I have and use both. My older dog definitely preferred her plastic crate for her first year and actually would pull the metal bars off her wire crate. She sleeps in the wire one now without a problem. We only use it when necessary anymore because she sleeps on her bed downstairs. 

The puppy is in plastic right now but will move to wire when he outgrows it. 


Sent from Petguide.com Free App


----------



## AnaleighK12k14 (Mar 24, 2014)

Also I will say that Kona once managed to get herself out of the wire crate but never the plastic one. 


Sent from Petguide.com Free App


----------



## Oskar's Human (Jan 22, 2014)

When we first got Oskar we went with the plastic crate. But then I found a 48 in wire crate on chewy.com for 75.99. Snatched it. I also liked the idea of it being more open. In the picture below you can see we had to put the box on top of it to block out some light for the first few weeks. I stole this pic in the dark while he was sleeping. Also I have not had any issues with him destroying his crate or getting his paw stuck, so I am not able to comment about that. He did get it stuck in the door of his ex-pen one time but has been getting better about jumping so it is not much of an issue. Not to mention his paws are HUGE.
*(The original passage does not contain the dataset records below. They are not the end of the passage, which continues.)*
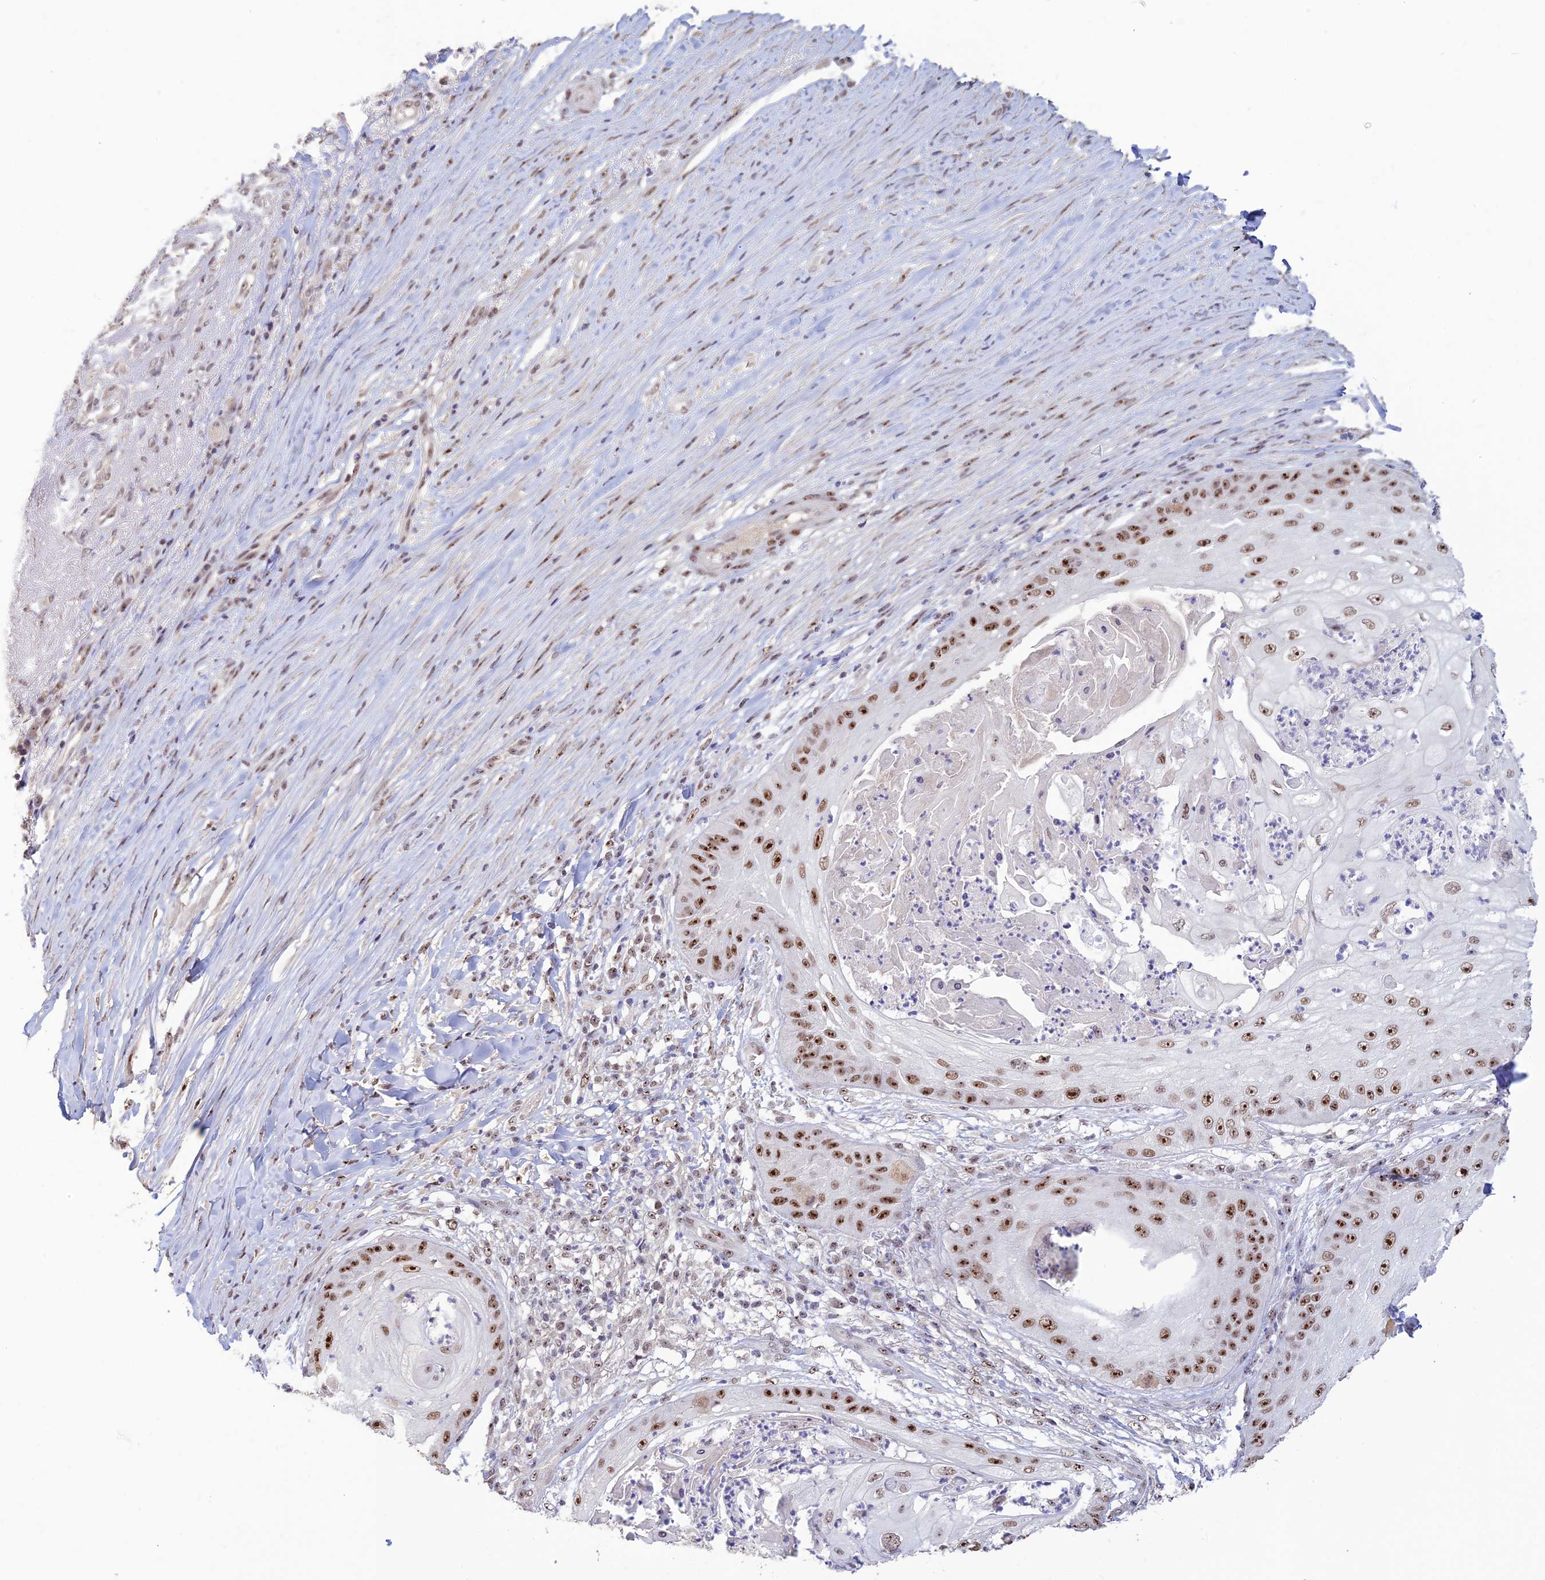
{"staining": {"intensity": "strong", "quantity": ">75%", "location": "nuclear"}, "tissue": "skin cancer", "cell_type": "Tumor cells", "image_type": "cancer", "snomed": [{"axis": "morphology", "description": "Squamous cell carcinoma, NOS"}, {"axis": "topography", "description": "Skin"}], "caption": "Protein staining of squamous cell carcinoma (skin) tissue reveals strong nuclear expression in about >75% of tumor cells. (DAB (3,3'-diaminobenzidine) IHC with brightfield microscopy, high magnification).", "gene": "POLR1G", "patient": {"sex": "male", "age": 70}}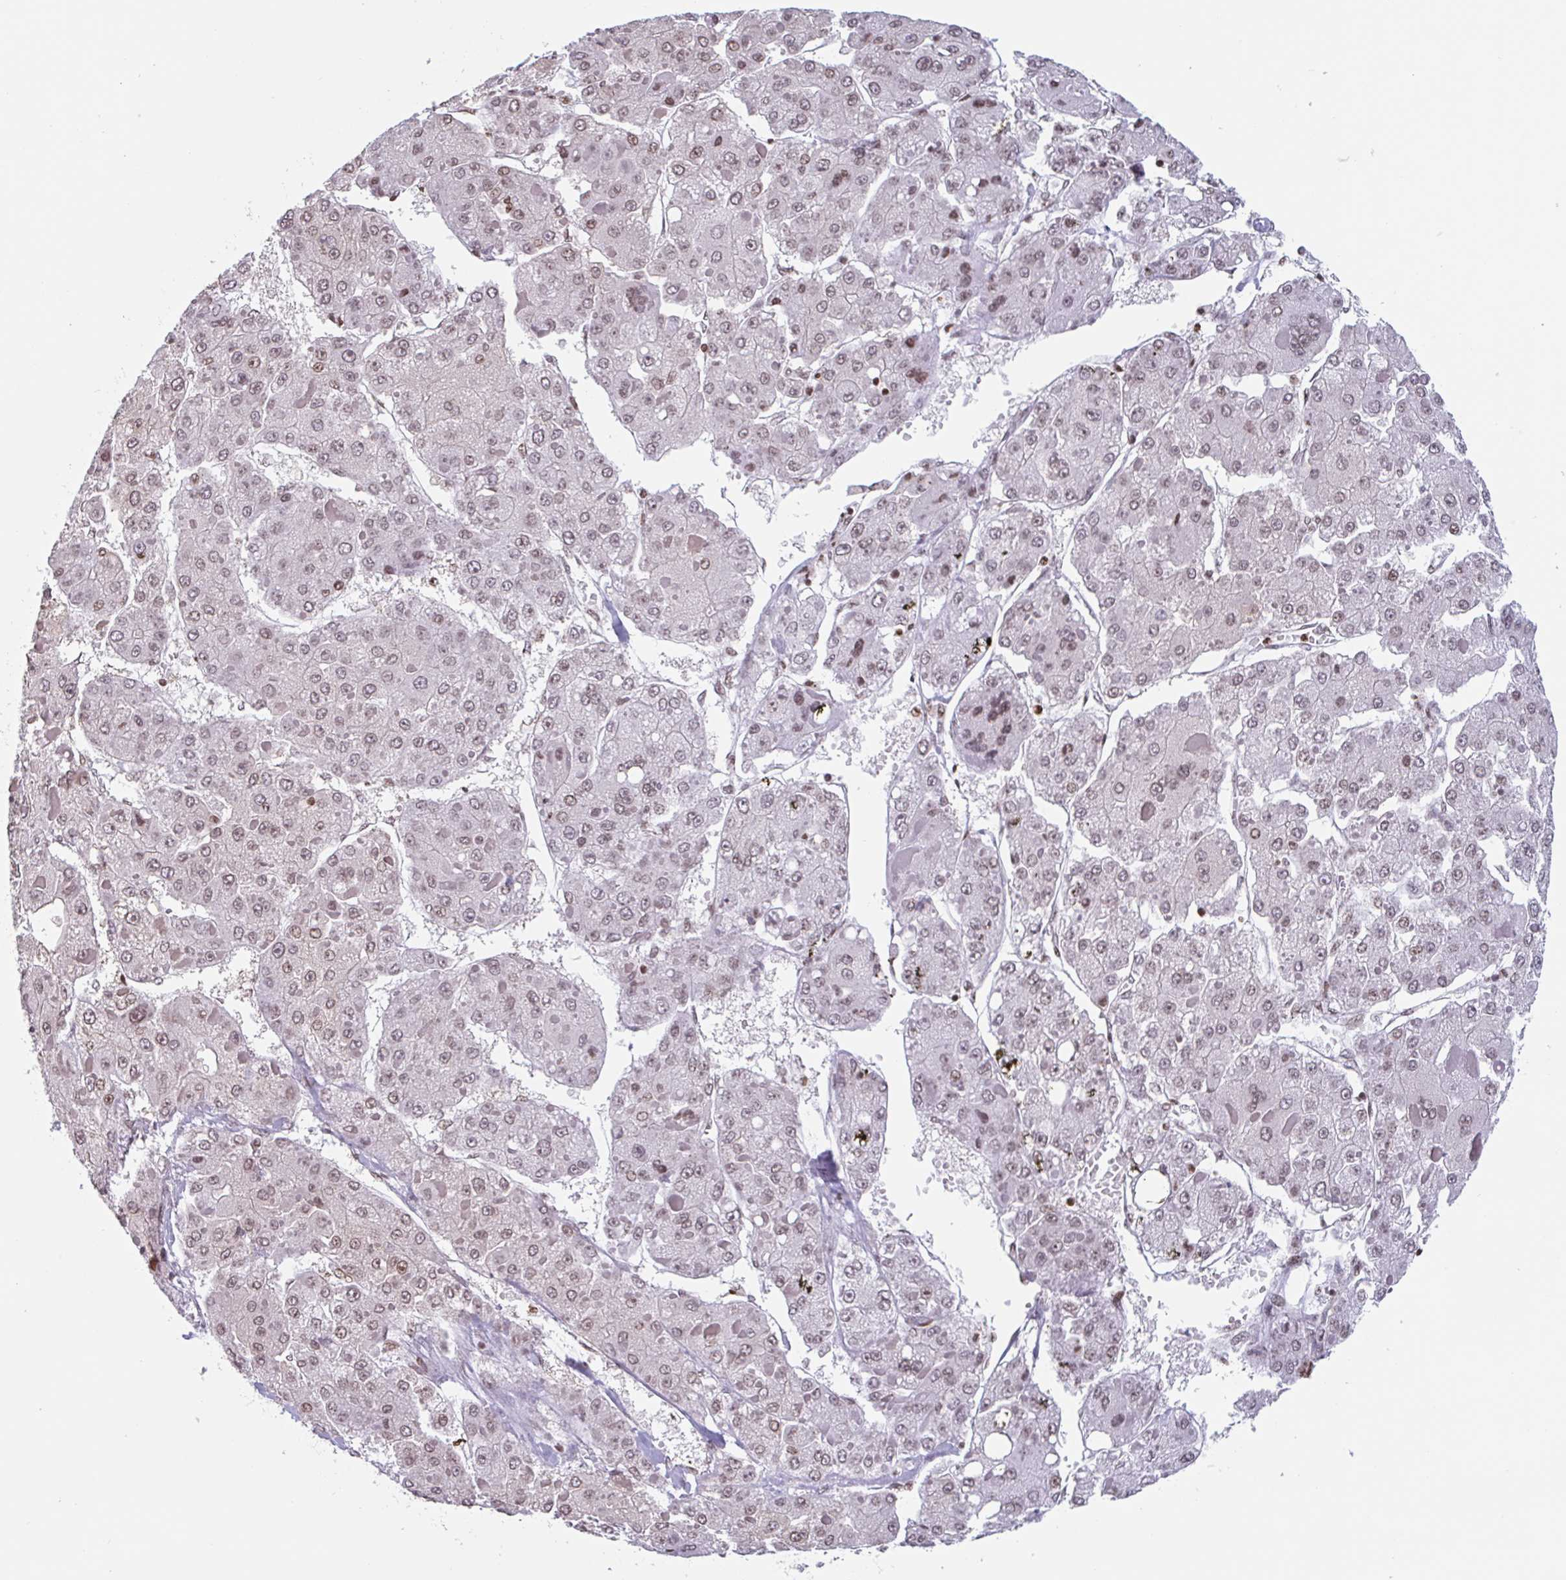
{"staining": {"intensity": "weak", "quantity": ">75%", "location": "nuclear"}, "tissue": "liver cancer", "cell_type": "Tumor cells", "image_type": "cancer", "snomed": [{"axis": "morphology", "description": "Carcinoma, Hepatocellular, NOS"}, {"axis": "topography", "description": "Liver"}], "caption": "The image demonstrates immunohistochemical staining of liver cancer (hepatocellular carcinoma). There is weak nuclear positivity is appreciated in approximately >75% of tumor cells. (Brightfield microscopy of DAB IHC at high magnification).", "gene": "NOL6", "patient": {"sex": "female", "age": 73}}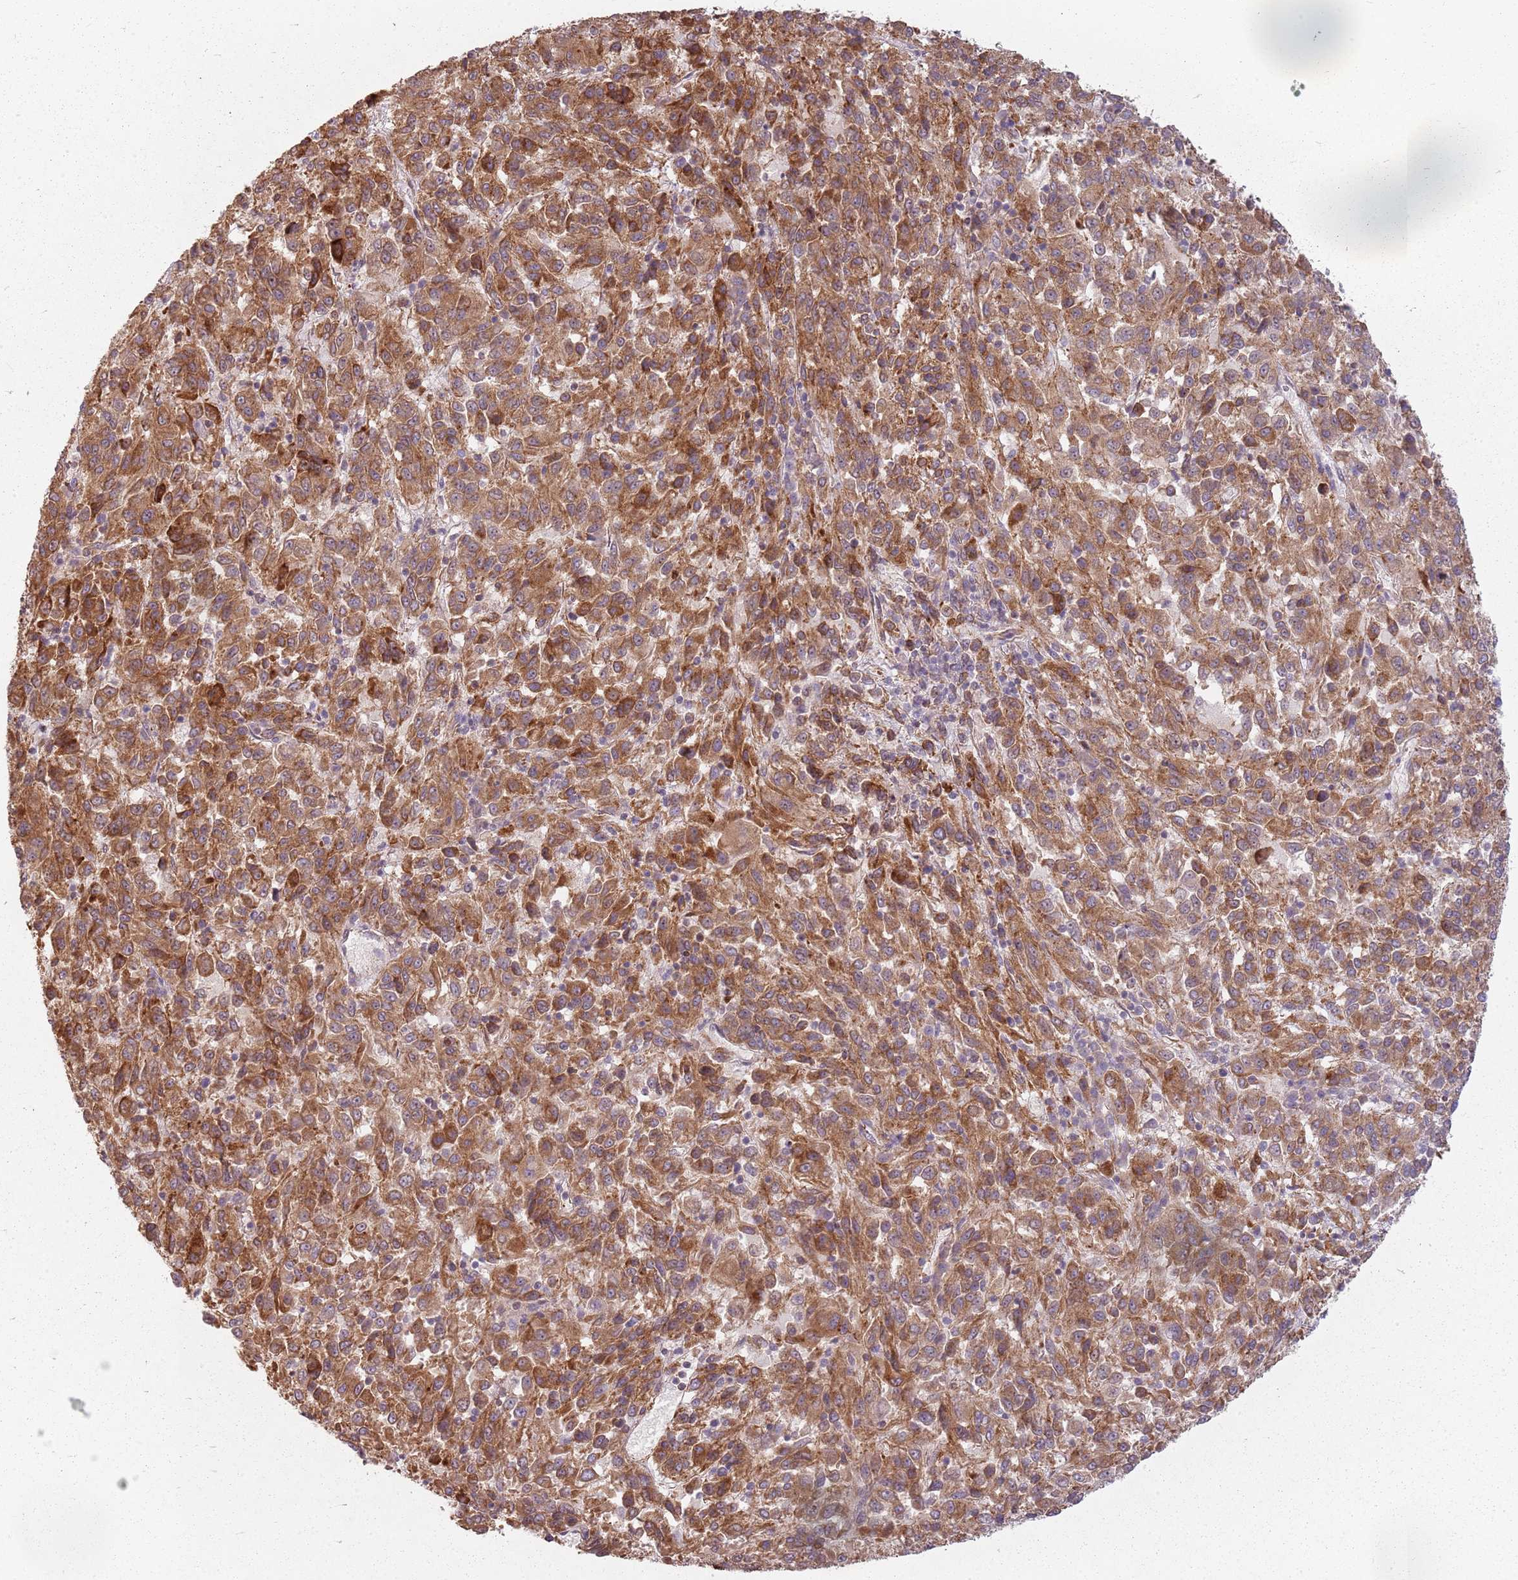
{"staining": {"intensity": "moderate", "quantity": ">75%", "location": "cytoplasmic/membranous"}, "tissue": "melanoma", "cell_type": "Tumor cells", "image_type": "cancer", "snomed": [{"axis": "morphology", "description": "Malignant melanoma, Metastatic site"}, {"axis": "topography", "description": "Lung"}], "caption": "This image shows immunohistochemistry (IHC) staining of human malignant melanoma (metastatic site), with medium moderate cytoplasmic/membranous staining in about >75% of tumor cells.", "gene": "PPP1R14C", "patient": {"sex": "male", "age": 64}}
We just got back from a weekend at my uncle's. This crate is collapsible. Super convenient despite its size.


----------



## TigervTeMar (Jan 4, 2014)

my family's rottie used to love his enormous sized plastic one so I ordered the 'giant size' plastic one from amazon. hope he likes it


----------



## llombardo (Dec 11, 2011)

I will say it depends on the dog. I've been able to use wire with all of mine except one. Attached is a picture that shows how dangerous the wire ones can be if a dog wants out. This was 5 minutes after I got him in the crate, I was home thankfully, needless to say within an hour I had a plastic crate for him and he went with me to get it. The thought of what could have happened scares me...


----------



## TommyB681 (Oct 19, 2012)

I use wired. Dont travel with my dog so I a travel crate isnt practical to me. Plus my wired one breaks down and is pretty compact when not in use


----------



## Redrider469 (Jul 19, 2013)

I have 3 plastic. Two for the house and one for the car. Haven't had any issues and my girl loves her crate.


----------



## sechattin (Nov 13, 2013)

Kaiju is the first dog I've ever used a crate with. All my previous ones were ranch dogs that normally slept outside (though we did have a large plastic crate on the porch for ours to sleep in). I like the wire crate for the collapsible convenience, and I think Kaiju likes it for the airflow. He's long-haired with a ridiculously thick coat so he appreciates cooler containment. I haven't had a problem with him trying to bust out of his crate or getting caught in the wire, so I can't comment on that.


----------